The fund has highlighted the fact that the absence of a majority by the ruling party in the upper house may hinder the adaptation of legislation needed to achieve programme objectives. The point is that some reforms are beyond the PTI government’s will (and that is debatable, too). They simply cannot do legislation without taking opposition parties on board. The other factor is higher reliance of federal government on provinces to fulfill their fiscal commitments. The Fund seems to doubt it will happen.

The Fund has raised apprehensions that lukewarm performance on structural reforms may result in stagnant economic activities and less-tangible benefit to the masses. This can intensify the pressure to backtrack on policy commitments. Just to remind, the cabinet members belonging to the core of PTI took about a year or so on deliberating whether to seek the Fund programme or not. A backlash within PTI camps may resurface at some point against the Fund’s tightening policies.

“Failure to meet program objectives could jeopardize the availability of external financing,” the Fund warned. This could jeopardize the whole reform process. It is of utmost importance to rely on foreign financing and investment to buy time for results of structural reforms to reap benefits in terms of domestic economic competitiveness. The other thorny issue is of FATF compliance.

The punch-line is that the start of the programme is good. But the tough part is to resolve the mess in the energy sector and other key sectors. And for that to happen, reforms have to go beyond monetary, exchange rate management and documentation. The next 12 months are fine as the programme remains fully funded. The Fund has lowered the inflation forecast to 11.8 percent from the earlier 13 percent estimate. The market, however, expects inflation to remain at 10.5-11 percent.

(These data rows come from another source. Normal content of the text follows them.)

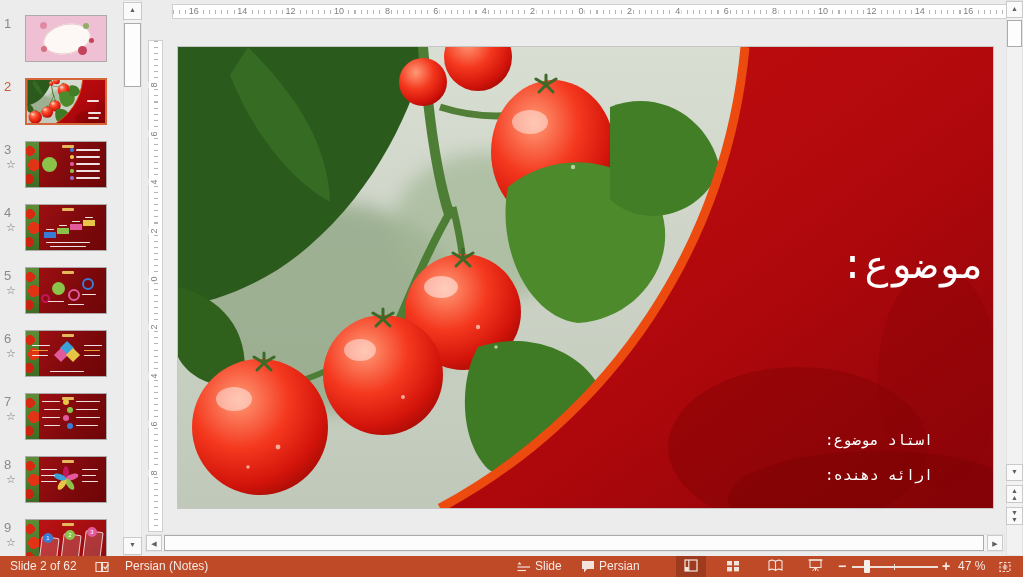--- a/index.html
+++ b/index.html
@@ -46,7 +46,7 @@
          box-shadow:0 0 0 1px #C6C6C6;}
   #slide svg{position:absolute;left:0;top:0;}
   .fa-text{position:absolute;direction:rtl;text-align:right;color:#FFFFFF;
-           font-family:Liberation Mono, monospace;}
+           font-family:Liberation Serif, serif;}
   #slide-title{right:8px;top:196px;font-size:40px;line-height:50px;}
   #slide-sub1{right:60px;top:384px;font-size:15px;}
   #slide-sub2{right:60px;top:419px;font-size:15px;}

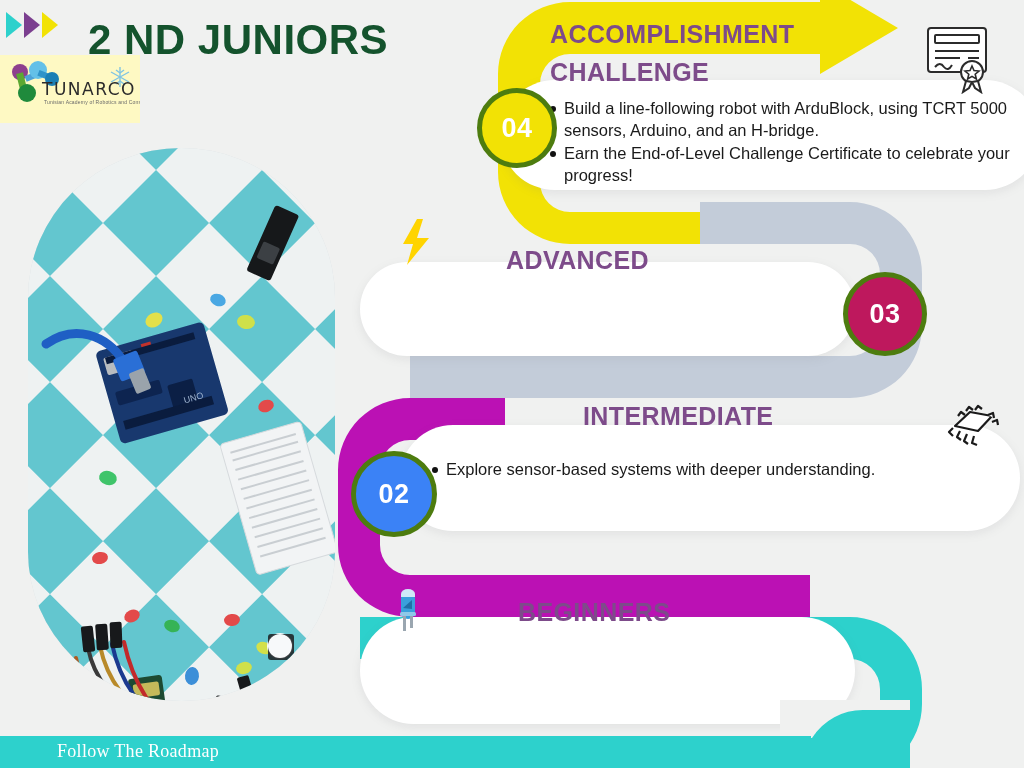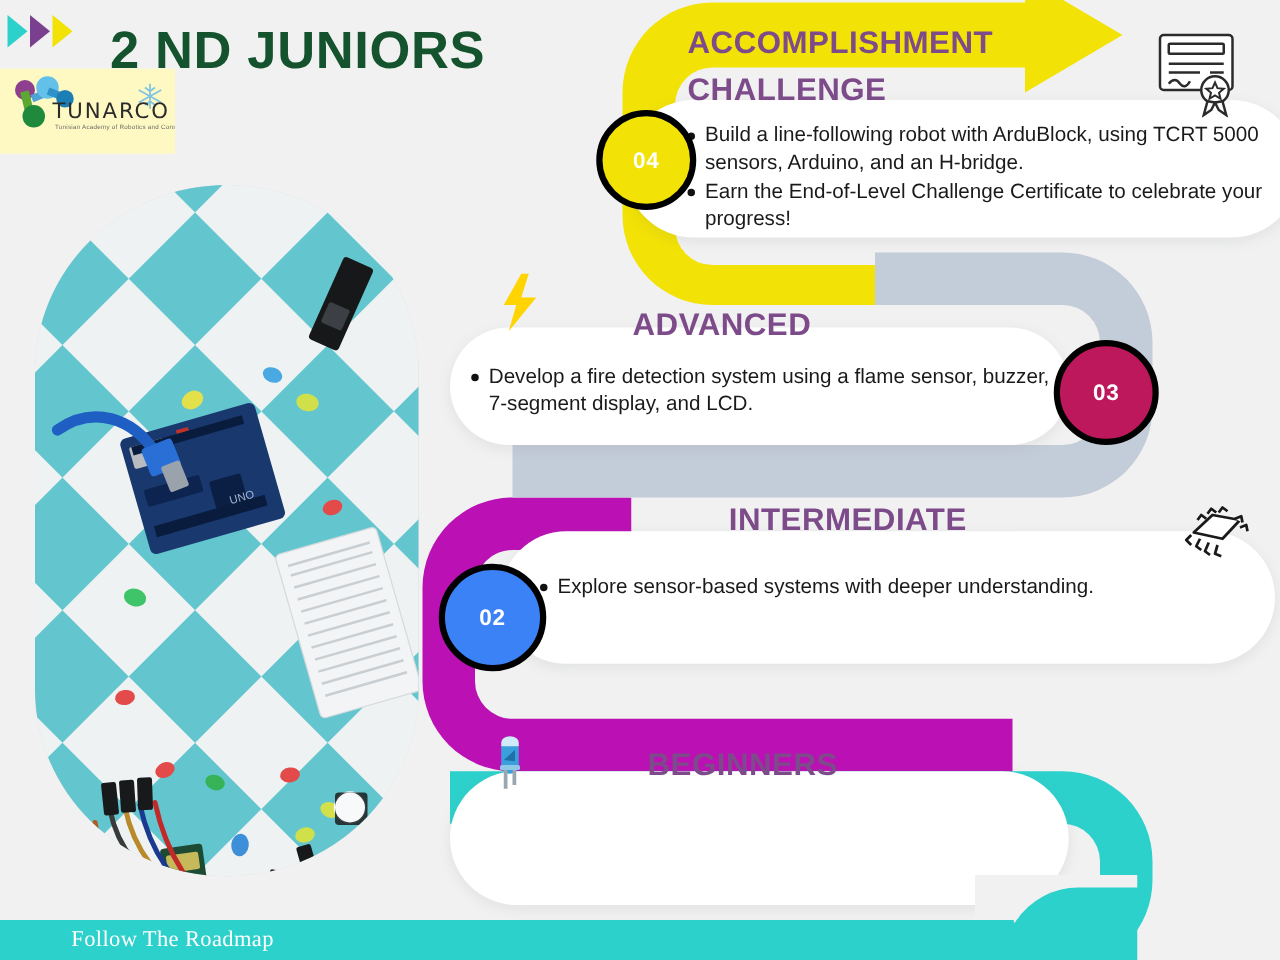--- a/index.html
+++ b/index.html
@@ -64,9 +64,9 @@
   
   .num{
     position:absolute;border-radius:50%;
-    border:5px solid #000000;
+    border:5px solid #4d7c0f;
     display:flex;align-items:center;justify-content:center;
-    color:#ffffff;font-weight:bold;font-size:18px;letter-spacing:.5px;
+    color:#ffffff;font-weight:bold;font-size:27px;letter-spacing:.5px;
   }
   .n04{background:#f2e205;}
   .n03{background:#be185d;}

The biggest concern is on reduction of energy-sector circular debt. The solution is to timely increase the tariff by making Nepra recommendations binding. The issue is that with higher tariffs, the demand on grid is to reduce. But the Fund wants the circular debt reduction through tariff hike and budgeted subsidies. That may work out alright in isolation, but the bigger problem cannot be solved without revisiting the IPP-based projects and the long-term RLNG contracts.